_WHAT IS NEEDED_
Beginning with the line that contains "click(626, 340)", write out each remaining line of the records below exactly. Do not copy any picture.

_SOURCE DATA_
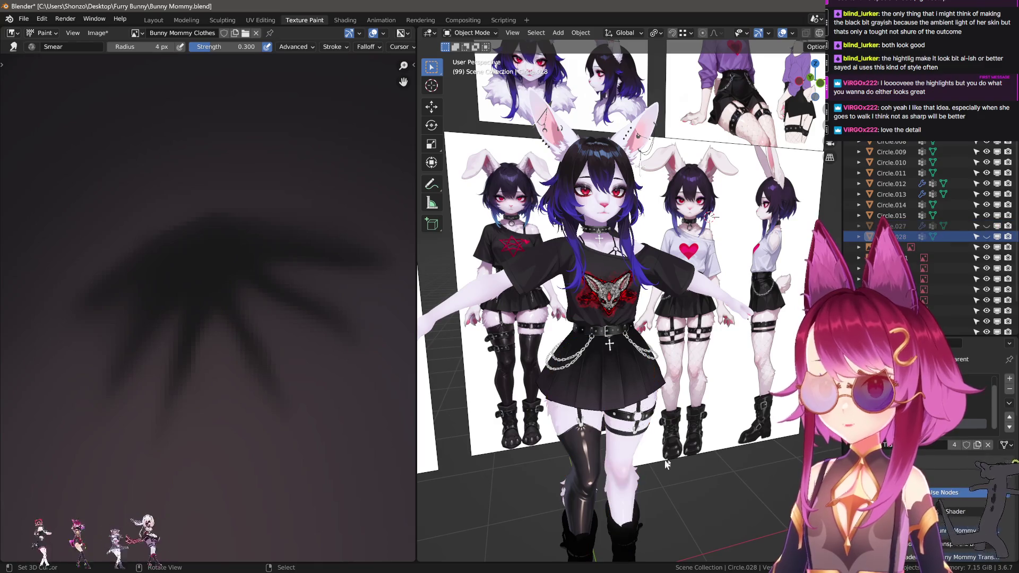
middle_drag(471, 306, 626, 340)
click(626, 340)
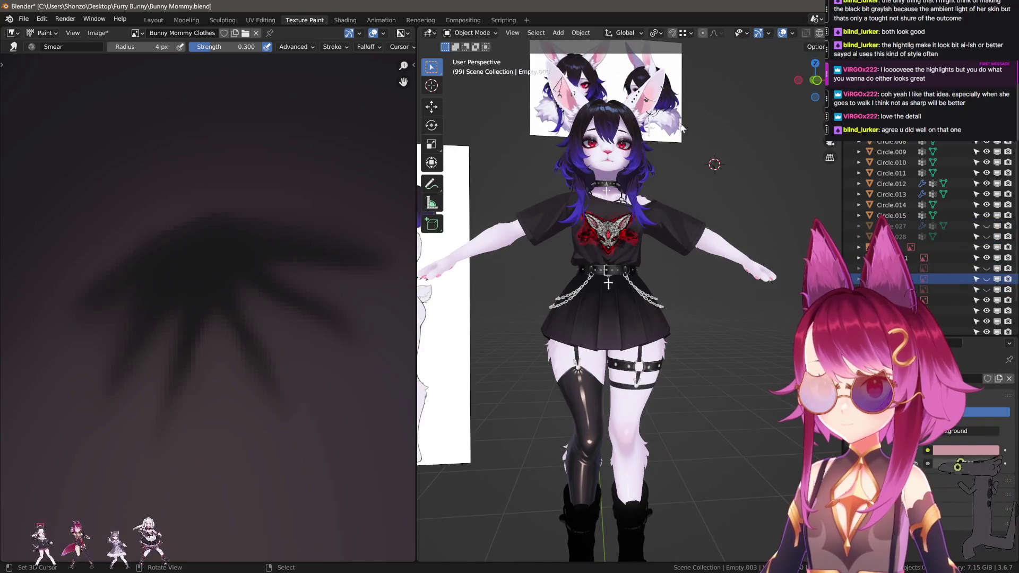
- From a three-quarter side view, hide the skirt Circle.008 and the fishnets Circle.028
click(688, 249)
mouse_move(688, 249)
middle_down()
mouse_move(582, 296)
mouse_move(735, 281)
middle_up()
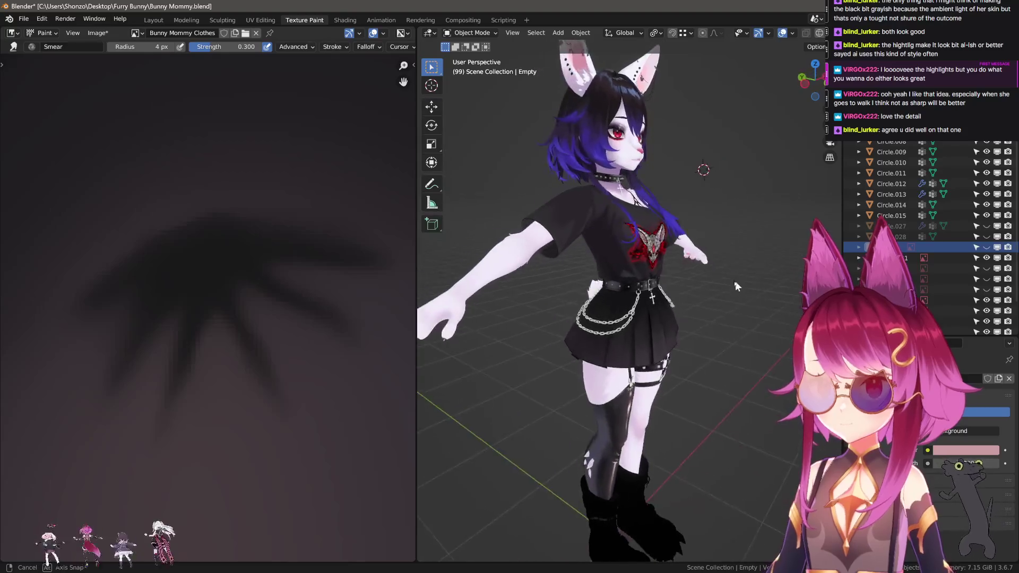
scroll(735, 281, up, 3)
scroll(676, 343, up, 3)
click(648, 362)
key(h)
scroll(631, 317, up, 3)
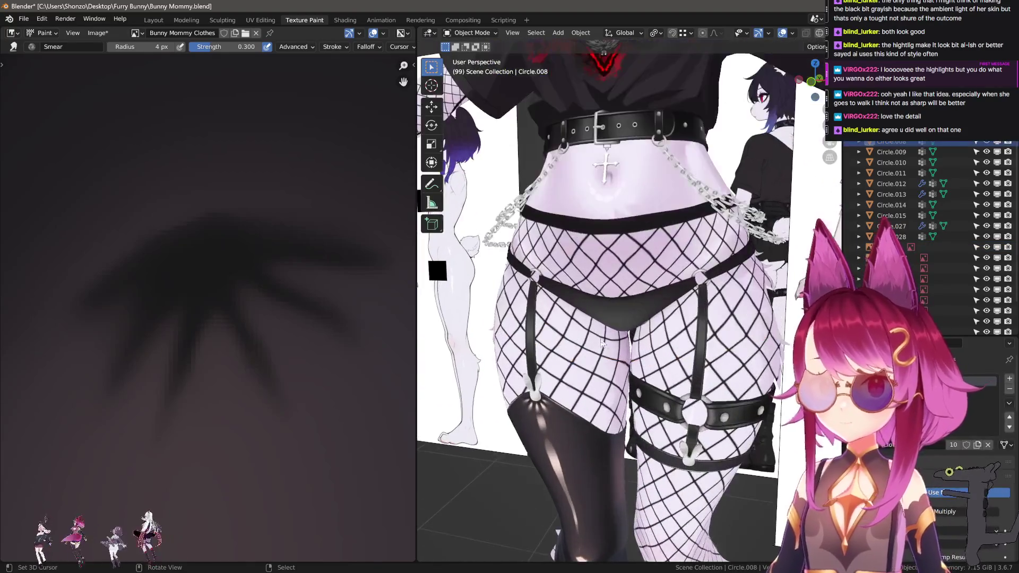
scroll(616, 361, down, 1)
scroll(608, 386, up, 2)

_SOLVED EXERCISE_
click(626, 340)
- From a three-quarter side view, hide the skirt Circle.008 and the fishnets Circle.028
click(688, 249)
mouse_move(688, 249)
middle_down()
mouse_move(582, 296)
mouse_move(735, 281)
middle_up()
scroll(735, 281, up, 3)
scroll(676, 343, up, 3)
click(648, 362)
key(h)
scroll(631, 317, up, 3)
scroll(616, 361, down, 1)
scroll(608, 386, up, 2)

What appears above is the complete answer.